Nell parked with the engine still warm and sat a long time staring at the house as if it might rearrange itself into something less like a decision. The drive from the city had been clotted with rain and the kind of gray that holds its shape for hours; the town lay under it like a bruise. She had not expected to feel the shape of Mae's absence the way she did: not only a missing person but a whole room of air that would not stop moving. The funeral had been two days ago — a short service, a wooden coffin, names read in a voice she barely recognized as belonging to people who had not known her on the days she needed to be known. Now there were the practical things left over: deeds and keys, a list of bills, a house that smelled of all the small things a person collects and never throws away.
The house waited with crooked teeth of porch boards and a front step that leaned. Its paint, once pale, had retreated in flakes; shards of pale color trembled in the gutters. The lawn had surrendered to whatever grew when no one bothered to name it. Nell thought of the swing at the far side of the yard — a chain hanging like an old promise — and of the way light used to fall through the high upstairs window and make an oval of warmth on the stair. She had been away the night Cal vanished; she had been away too many nights then. The drive had given her enough time to rehearse excuses and apologies; they tasted like dust.

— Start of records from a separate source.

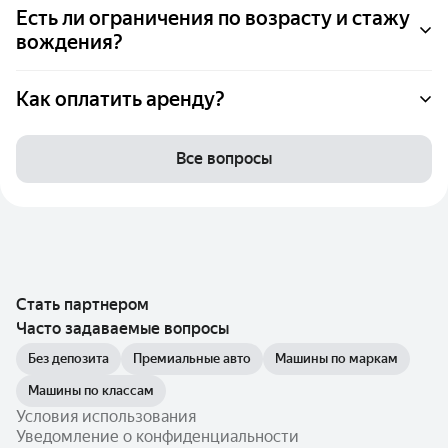
Есть ли ограничения по возрасту и стажу
вождения?
Как оплатить аренду?
Все вопросы
Стать партнером
Часто задаваемые вопросы
Без депозита
Премиальные авто
Машины по маркам
Машины по классам
Условия использования
Уведомление о конфиденциальности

Inside the foyer a clock hung, stopped at a quarter to three, the hands frozen like two accusing fingers. Dust lay in a measured quiet across the banister, and the wallpaper had peeled back in a soft, deliberate way that suggested time had patient claws. The smell was not only mildew and old wood; there was a bright thread of citrus, the scent of the oil Mae used for polishing frames, and underneath it a faint, sticky tang like spilled syrup. Nell moved through rooms that were hers and not hers at all: the parlor where a half-knit blanket sat abandoned on the armchair; the kitchen with the kettle still on the stove though its burner had been cold for days; a stack of unpaid notices tucked in a cracked ceramic dish by the telephone. The house kept to its manners but had stopped pretending to be whole.
She had come prepared with boxes and gloves, a worklist on a page smudged by rain. She began with the bedroom she had insisted on: the room with the built-in cupboards that had once been Cal's. His bed had been stripped years ago and there was only a mattress that dipped like a question. On the windowsill was a small jar of marbles — not the perfect, museum pieces she conserved in city archives but the cheap, hard spheres children prize. They were dusty, arranged like a congregation. Nell reached for one more out of habit than hope and felt at the bottom of the jar a tiny weight that wasn't dust. It rolled into her palm with a cool, surprising heft: a blue marble, its surface cloudy but catching a light as if it were wet. The pattern inside the glass made a miniature storm. She frowned; the marble had belonged to Cal once, years ago, a thing lost in some long-ago game. There were scuffs on it that looked like a child's scraped thumb, and carved into its curve — faint as breath — were tiny notches as if someone had tried to leave a name.